Canada due to accept 3.2m doses of COVID-19 vaccine from three manufacturers next week
covid-19-border-truck
The Canadian Trucking Association hands out meals to drivers as they pass through the Nordel Inspection Station in Delta in April 2020.

Fleets of trucks are due to deliver 1.5 million doses of the AstraZeneca plc COVID-19 vaccine to Canada by Tuesday amid ongoing shipping delays from competing manufacturer Moderna Inc.

Public Services and Procurement Anita Anand confirmed the exact arrival date of the AstraZeneca doses Friday following uncertainty just a day earlier.

“We are now seeing that supply surge and it is set to continue,” she said during a virtual briefing, referring to next week’s 1.5 million doses of AstraZeneca and the one million doses of the Pfizer Inc. vaccine due to arrive weekly until the end of May.

Despite the impending deliveries of the AstraZeneca and Pfizer vaccines, Moderna’s 590,000 doses due to arrive this weekend are facing a delay of “a few days” that Anand said is related to quality assurance issues.

The minister said those delays are not related to the prospect of the EU imposing import restrictions.

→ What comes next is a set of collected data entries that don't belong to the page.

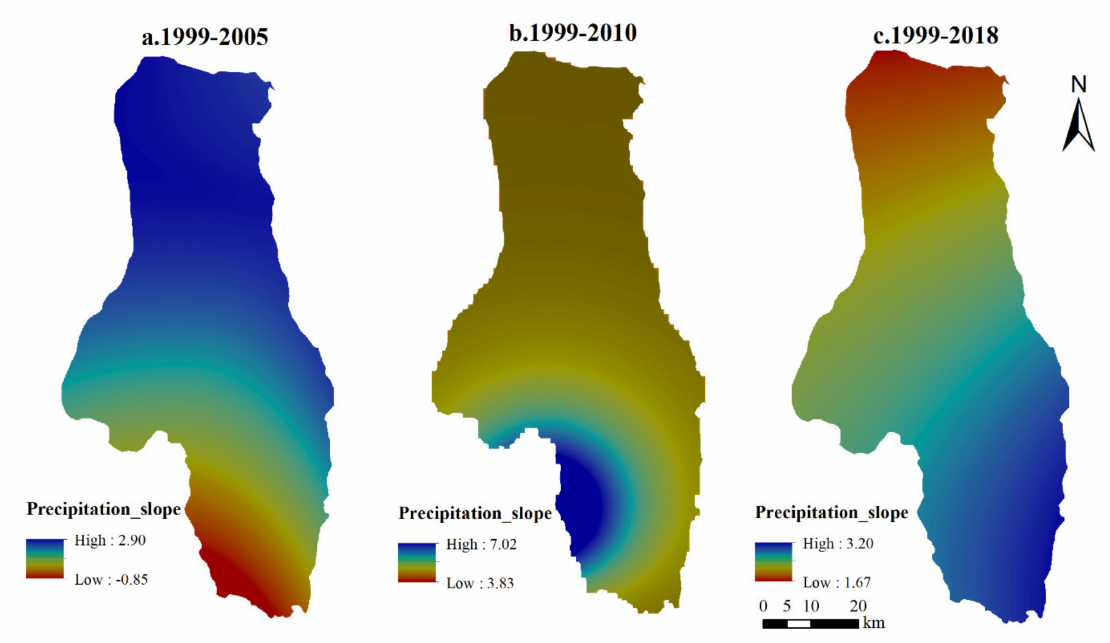
Figure 8. ( a – c ) Spatial distribution of precipitation slope by Kriging interpolation. Precipitation data in 1999–2018 were acquired from five meteorological reference stations: Hanjinqi, Linhe, Huinong, Etuokeqi, and Taole. Precipitation slope was obtained by linear regression based on interannual precipitation data, and then imported into ArcGIS to obtain changes in the study area by Kriging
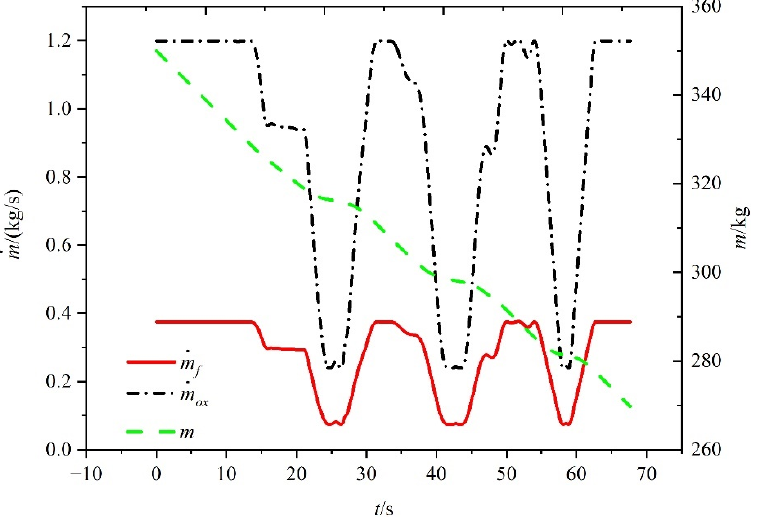
Figure 12. Propellant mass flow rates and vehicle mass in the second scenario vs. time.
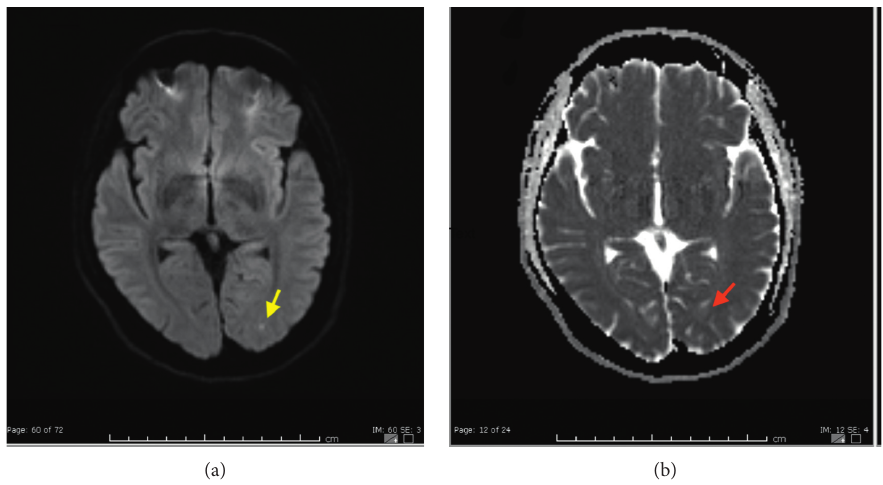
Figure 1: (a) Diffusion-weighted imaging (DWI) MRI head showing a tiny occipital subcortical hyperintense lesion. (b) The same lesion appearing faintly hypodense on apparent diffusion coefficient (ADC) MRI head. These findings of diffusion restriction were keeping with acute to early subacute lacunar infarction. Notably, these findings were not present on the new MRI done in the third admission (index admission).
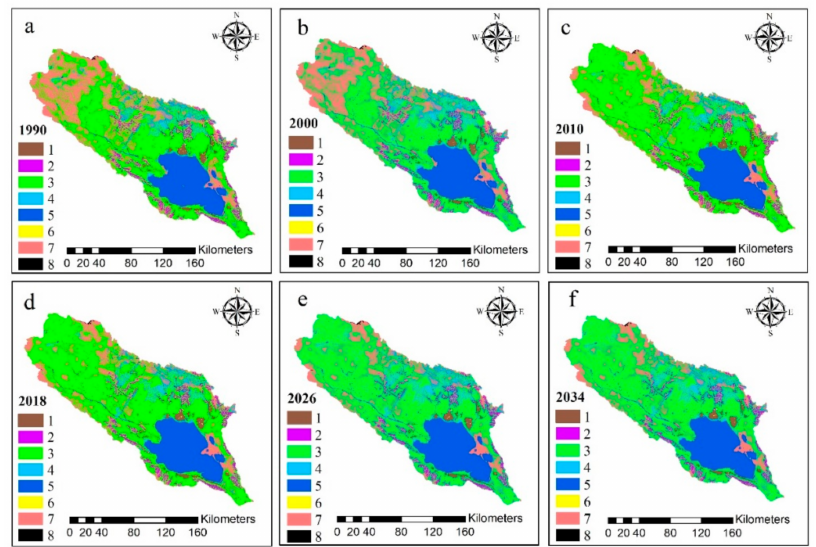
Figure 6. Spatial distribution of landscape types in the QLB. ( a ) 1990, ( b ) 2000, ( c ) 2010, ( d ) 2010, ( e ) simulated 2026, and ( f ) simulated 2034. 1—cropland, 2—woodland, 3—grassland,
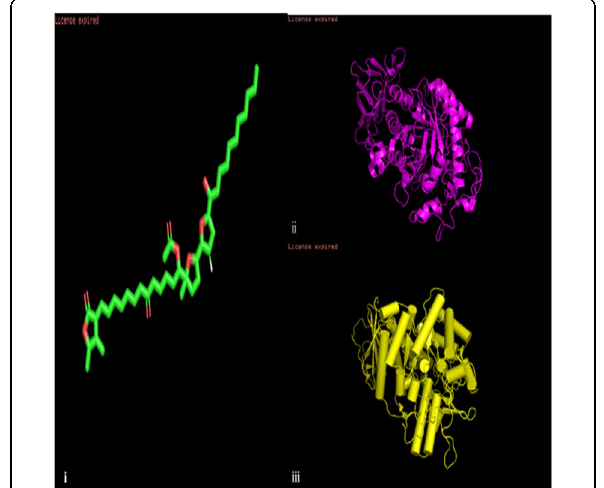
Fig. 15 2D structure of 15-acetyl guanacone (i), the 3D structure of α -amylase (ii), and 3D structure of α -glucosidase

“I specifically raised the issue relating to the EU with the supplier yesterday and Moderna confirmed that the delay of a few days is not related to EU restrictions,” she said.

Although Moderna has manufacturing capacity in Massachusetts, Canada’s supply originates from the company’s facilities in non-EU member Switzerland.

From there, vaccine is sent to Spain for filling and then to Belgium for warehousing and distribution.

The Moderna doses are expected to arrive by April 1 and will be followed the week of April 5 with a delivery of 855,000 doses.

Next week the country will be accepting 1.5 million AstraZeneca doses, 1.2 million Pfizer doses and 590,000 Moderna doses for a total of 3.2 million vaccine doses. That's more than half of the 5.9 million doses the country has received since December.

Federal officials had confirmed Thursday 1.5 million AstraZeneca plc doses are due to arrive next week from the U.S. but no specific date was set.

American regulators have not yet approved the vaccine for use in their country, however, Health Canada gave the nod to AstraZeneca last month and has been accepting deliveries from the Serum Institute of India the past few weeks.

The 1.5 million doses from the Americans are considered to be a loan and Canada will eventually need to direct an equal number of doses to the U.S. from its order of 20 million doses from AstraZeneca.